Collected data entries
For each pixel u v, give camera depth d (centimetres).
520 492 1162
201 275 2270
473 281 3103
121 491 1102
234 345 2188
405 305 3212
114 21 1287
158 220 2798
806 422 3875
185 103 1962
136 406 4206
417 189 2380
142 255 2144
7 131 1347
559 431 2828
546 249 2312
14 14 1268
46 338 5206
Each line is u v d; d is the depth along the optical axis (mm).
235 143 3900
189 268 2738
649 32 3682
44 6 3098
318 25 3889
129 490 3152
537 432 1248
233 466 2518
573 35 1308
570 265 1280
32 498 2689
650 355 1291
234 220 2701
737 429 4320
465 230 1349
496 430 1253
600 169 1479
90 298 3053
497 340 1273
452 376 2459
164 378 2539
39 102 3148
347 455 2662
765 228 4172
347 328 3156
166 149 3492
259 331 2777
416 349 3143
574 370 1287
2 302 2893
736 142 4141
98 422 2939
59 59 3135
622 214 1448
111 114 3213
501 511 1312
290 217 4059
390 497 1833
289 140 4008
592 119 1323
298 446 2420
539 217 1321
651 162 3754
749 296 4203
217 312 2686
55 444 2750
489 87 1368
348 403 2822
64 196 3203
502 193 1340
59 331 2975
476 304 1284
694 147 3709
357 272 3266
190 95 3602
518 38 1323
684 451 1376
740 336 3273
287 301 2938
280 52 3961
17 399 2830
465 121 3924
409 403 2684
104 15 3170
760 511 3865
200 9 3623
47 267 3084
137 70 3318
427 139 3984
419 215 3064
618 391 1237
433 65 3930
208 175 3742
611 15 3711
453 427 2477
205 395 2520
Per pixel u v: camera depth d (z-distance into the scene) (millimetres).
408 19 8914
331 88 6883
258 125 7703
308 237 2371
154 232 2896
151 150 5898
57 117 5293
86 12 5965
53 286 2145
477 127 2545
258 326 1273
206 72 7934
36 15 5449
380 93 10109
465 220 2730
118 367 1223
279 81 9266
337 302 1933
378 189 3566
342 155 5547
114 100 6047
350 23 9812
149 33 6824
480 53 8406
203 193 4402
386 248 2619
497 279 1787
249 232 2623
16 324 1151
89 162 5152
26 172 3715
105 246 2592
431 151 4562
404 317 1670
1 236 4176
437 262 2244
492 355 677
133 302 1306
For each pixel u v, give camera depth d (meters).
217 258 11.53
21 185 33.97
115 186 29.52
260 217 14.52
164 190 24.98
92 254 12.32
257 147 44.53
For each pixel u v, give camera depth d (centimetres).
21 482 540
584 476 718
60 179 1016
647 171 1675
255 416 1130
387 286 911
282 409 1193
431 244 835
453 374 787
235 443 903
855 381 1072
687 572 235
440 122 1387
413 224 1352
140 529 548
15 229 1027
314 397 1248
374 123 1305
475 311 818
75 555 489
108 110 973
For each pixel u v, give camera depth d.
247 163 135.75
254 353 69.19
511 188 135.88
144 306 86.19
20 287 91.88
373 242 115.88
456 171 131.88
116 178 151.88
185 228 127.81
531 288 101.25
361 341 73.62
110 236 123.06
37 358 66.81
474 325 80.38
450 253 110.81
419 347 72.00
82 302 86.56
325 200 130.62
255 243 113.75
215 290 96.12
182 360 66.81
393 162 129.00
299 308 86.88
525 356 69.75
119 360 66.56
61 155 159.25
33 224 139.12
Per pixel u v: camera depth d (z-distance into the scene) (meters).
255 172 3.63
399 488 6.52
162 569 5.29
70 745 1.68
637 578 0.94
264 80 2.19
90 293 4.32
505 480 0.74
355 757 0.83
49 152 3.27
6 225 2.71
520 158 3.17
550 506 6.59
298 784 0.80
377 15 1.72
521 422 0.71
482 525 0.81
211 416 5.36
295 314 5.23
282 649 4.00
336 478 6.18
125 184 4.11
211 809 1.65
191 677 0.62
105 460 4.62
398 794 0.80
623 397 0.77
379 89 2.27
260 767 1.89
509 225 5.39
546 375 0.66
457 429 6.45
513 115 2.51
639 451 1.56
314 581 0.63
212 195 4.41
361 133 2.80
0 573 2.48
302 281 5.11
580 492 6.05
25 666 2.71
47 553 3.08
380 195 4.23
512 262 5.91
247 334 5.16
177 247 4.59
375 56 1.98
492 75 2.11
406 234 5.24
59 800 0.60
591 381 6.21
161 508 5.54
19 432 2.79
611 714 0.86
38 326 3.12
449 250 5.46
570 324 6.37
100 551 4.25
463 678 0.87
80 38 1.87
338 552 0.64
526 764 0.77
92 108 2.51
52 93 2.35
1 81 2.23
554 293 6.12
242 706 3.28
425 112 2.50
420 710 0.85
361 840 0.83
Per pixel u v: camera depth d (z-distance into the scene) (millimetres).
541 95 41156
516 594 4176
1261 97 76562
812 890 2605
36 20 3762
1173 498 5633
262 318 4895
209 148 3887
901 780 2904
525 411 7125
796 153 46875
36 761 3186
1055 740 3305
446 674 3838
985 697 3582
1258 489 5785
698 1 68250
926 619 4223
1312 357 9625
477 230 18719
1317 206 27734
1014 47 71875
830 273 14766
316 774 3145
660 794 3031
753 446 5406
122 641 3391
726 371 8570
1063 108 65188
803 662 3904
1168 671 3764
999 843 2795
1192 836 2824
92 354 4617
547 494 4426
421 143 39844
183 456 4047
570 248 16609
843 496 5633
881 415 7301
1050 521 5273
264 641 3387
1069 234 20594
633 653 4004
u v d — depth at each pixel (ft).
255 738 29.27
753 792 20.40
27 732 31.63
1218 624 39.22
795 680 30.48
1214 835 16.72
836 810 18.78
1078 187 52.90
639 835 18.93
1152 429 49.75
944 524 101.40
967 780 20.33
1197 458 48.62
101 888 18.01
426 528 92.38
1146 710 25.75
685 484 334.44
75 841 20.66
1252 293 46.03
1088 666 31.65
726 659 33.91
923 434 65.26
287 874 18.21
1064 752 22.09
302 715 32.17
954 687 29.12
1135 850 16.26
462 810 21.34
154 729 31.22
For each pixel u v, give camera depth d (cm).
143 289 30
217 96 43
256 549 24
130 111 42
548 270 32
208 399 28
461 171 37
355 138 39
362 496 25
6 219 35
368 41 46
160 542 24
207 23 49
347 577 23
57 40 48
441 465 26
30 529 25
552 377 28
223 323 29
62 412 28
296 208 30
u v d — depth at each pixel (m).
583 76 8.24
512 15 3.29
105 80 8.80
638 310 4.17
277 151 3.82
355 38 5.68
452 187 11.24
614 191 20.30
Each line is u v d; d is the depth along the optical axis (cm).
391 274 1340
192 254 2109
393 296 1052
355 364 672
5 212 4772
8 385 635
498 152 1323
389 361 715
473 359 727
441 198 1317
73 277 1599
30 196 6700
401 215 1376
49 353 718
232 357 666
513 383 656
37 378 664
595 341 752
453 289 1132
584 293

**WHAT IS BEING ASKED**.
A verbatim copy of the records above should be returned.

**ANSWER SECTION**.
For each pixel u v, give camera depth d (centimetres).
520 492 1162
201 275 2270
473 281 3103
121 491 1102
234 345 2188
405 305 3212
114 21 1287
158 220 2798
806 422 3875
185 103 1962
136 406 4206
417 189 2380
142 255 2144
7 131 1347
559 431 2828
546 249 2312
14 14 1268
46 338 5206
Each line is u v d; d is the depth along the optical axis (mm).
235 143 3900
189 268 2738
649 32 3682
44 6 3098
318 25 3889
129 490 3152
537 432 1248
233 466 2518
573 35 1308
570 265 1280
32 498 2689
650 355 1291
234 220 2701
737 429 4320
465 230 1349
496 430 1253
600 169 1479
90 298 3053
497 340 1273
452 376 2459
164 378 2539
39 102 3148
347 455 2662
765 228 4172
347 328 3156
166 149 3492
259 331 2777
416 349 3143
574 370 1287
2 302 2893
736 142 4141
98 422 2939
59 59 3135
622 214 1448
111 114 3213
501 511 1312
290 217 4059
390 497 1833
289 140 4008
592 119 1323
298 446 2420
539 217 1321
651 162 3754
749 296 4203
217 312 2686
55 444 2750
489 87 1368
348 403 2822
64 196 3203
502 193 1340
59 331 2975
476 304 1284
694 147 3709
357 272 3266
190 95 3602
518 38 1323
684 451 1376
740 336 3273
287 301 2938
280 52 3961
17 399 2830
465 121 3924
409 403 2684
104 15 3170
760 511 3865
200 9 3623
47 267 3084
137 70 3318
427 139 3984
419 215 3064
618 391 1237
433 65 3930
208 175 3742
611 15 3711
453 427 2477
205 395 2520
Per pixel u v: camera depth d (z-distance into the scene) (millimetres).
408 19 8914
331 88 6883
258 125 7703
308 237 2371
154 232 2896
151 150 5898
57 117 5293
86 12 5965
53 286 2145
477 127 2545
258 326 1273
206 72 7934
36 15 5449
380 93 10109
465 220 2730
118 367 1223
279 81 9266
337 302 1933
378 189 3566
342 155 5547
114 100 6047
350 23 9812
149 33 6824
480 53 8406
203 193 4402
386 248 2619
497 279 1787
249 232 2623
16 324 1151
89 162 5152
26 172 3715
105 246 2592
431 151 4562
404 317 1670
1 236 4176
437 262 2244
492 355 677
133 302 1306
For each pixel u v, give camera depth d (meters).
217 258 11.53
21 185 33.97
115 186 29.52
260 217 14.52
164 190 24.98
92 254 12.32
257 147 44.53
For each pixel u v, give camera depth d (centimetres).
21 482 540
584 476 718
60 179 1016
647 171 1675
255 416 1130
387 286 911
282 409 1193
431 244 835
453 374 787
235 443 903
855 381 1072
687 572 235
440 122 1387
413 224 1352
140 529 548
15 229 1027
314 397 1248
374 123 1305
475 311 818
75 555 489
108 110 973
For each pixel u v, give camera depth d.
247 163 135.75
254 353 69.19
511 188 135.88
144 306 86.19
20 287 91.88
373 242 115.88
456 171 131.88
116 178 151.88
185 228 127.81
531 288 101.25
361 341 73.62
110 236 123.06
37 358 66.81
474 325 80.38
450 253 110.81
419 347 72.00
82 302 86.56
325 200 130.62
255 243 113.75
215 290 96.12
182 360 66.81
393 162 129.00
299 308 86.88
525 356 69.75
119 360 66.56
61 155 159.25
33 224 139.12
Per pixel u v: camera depth d (z-distance into the scene) (meters).
255 172 3.63
399 488 6.52
162 569 5.29
70 745 1.68
637 578 0.94
264 80 2.19
90 293 4.32
505 480 0.74
355 757 0.83
49 152 3.27
6 225 2.71
520 158 3.17
550 506 6.59
298 784 0.80
377 15 1.72
521 422 0.71
482 525 0.81
211 416 5.36
295 314 5.23
282 649 4.00
336 478 6.18
125 184 4.11
211 809 1.65
191 677 0.62
105 460 4.62
398 794 0.80
623 397 0.77
379 89 2.27
260 767 1.89
509 225 5.39
546 375 0.66
457 429 6.45
513 115 2.51
639 451 1.56
314 581 0.63
212 195 4.41
361 133 2.80
0 573 2.48
302 281 5.11
580 492 6.05
25 666 2.71
47 553 3.08
380 195 4.23
512 262 5.91
247 334 5.16
177 247 4.59
375 56 1.98
492 75 2.11
406 234 5.24
59 800 0.60
591 381 6.21
161 508 5.54
19 432 2.79
611 714 0.86
38 326 3.12
449 250 5.46
570 324 6.37
100 551 4.25
463 678 0.87
80 38 1.87
338 552 0.64
526 764 0.77
92 108 2.51
52 93 2.35
1 81 2.23
554 293 6.12
242 706 3.28
425 112 2.50
420 710 0.85
361 840 0.83
Per pixel u v: camera depth d (z-distance into the scene) (millimetres).
541 95 41156
516 594 4176
1261 97 76562
812 890 2605
36 20 3762
1173 498 5633
262 318 4895
209 148 3887
901 780 2904
525 411 7125
796 153 46875
36 761 3186
1055 740 3305
446 674 3838
985 697 3582
1258 489 5785
698 1 68250
926 619 4223
1312 357 9625
477 230 18719
1317 206 27734
1014 47 71875
830 273 14766
316 774 3145
660 794 3031
753 446 5406
122 641 3391
726 371 8570
1063 108 65188
803 662 3904
1168 671 3764
999 843 2795
1192 836 2824
92 354 4617
547 494 4426
421 143 39844
183 456 4047
570 248 16609
843 496 5633
881 415 7301
1050 521 5273
264 641 3387
1069 234 20594
633 653 4004
u v d — depth at each pixel (ft).
255 738 29.27
753 792 20.40
27 732 31.63
1218 624 39.22
795 680 30.48
1214 835 16.72
836 810 18.78
1078 187 52.90
639 835 18.93
1152 429 49.75
944 524 101.40
967 780 20.33
1197 458 48.62
101 888 18.01
426 528 92.38
1146 710 25.75
685 484 334.44
75 841 20.66
1252 293 46.03
1088 666 31.65
726 659 33.91
923 434 65.26
287 874 18.21
1064 752 22.09
302 715 32.17
954 687 29.12
1135 850 16.26
462 810 21.34
154 729 31.22
For each pixel u v, give camera depth d (cm).
143 289 30
217 96 43
256 549 24
130 111 42
548 270 32
208 399 28
461 171 37
355 138 39
362 496 25
6 219 35
368 41 46
160 542 24
207 23 49
347 577 23
57 40 48
441 465 26
30 529 25
552 377 28
223 323 29
62 412 28
296 208 30
u v d — depth at each pixel (m).
583 76 8.24
512 15 3.29
105 80 8.80
638 310 4.17
277 151 3.82
355 38 5.68
452 187 11.24
614 191 20.30
Each line is u v d; d is the depth along the optical axis (cm).
391 274 1340
192 254 2109
393 296 1052
355 364 672
5 212 4772
8 385 635
498 152 1323
389 361 715
473 359 727
441 198 1317
73 277 1599
30 196 6700
401 215 1376
49 353 718
232 357 666
513 383 656
37 378 664
595 341 752
453 289 1132
584 293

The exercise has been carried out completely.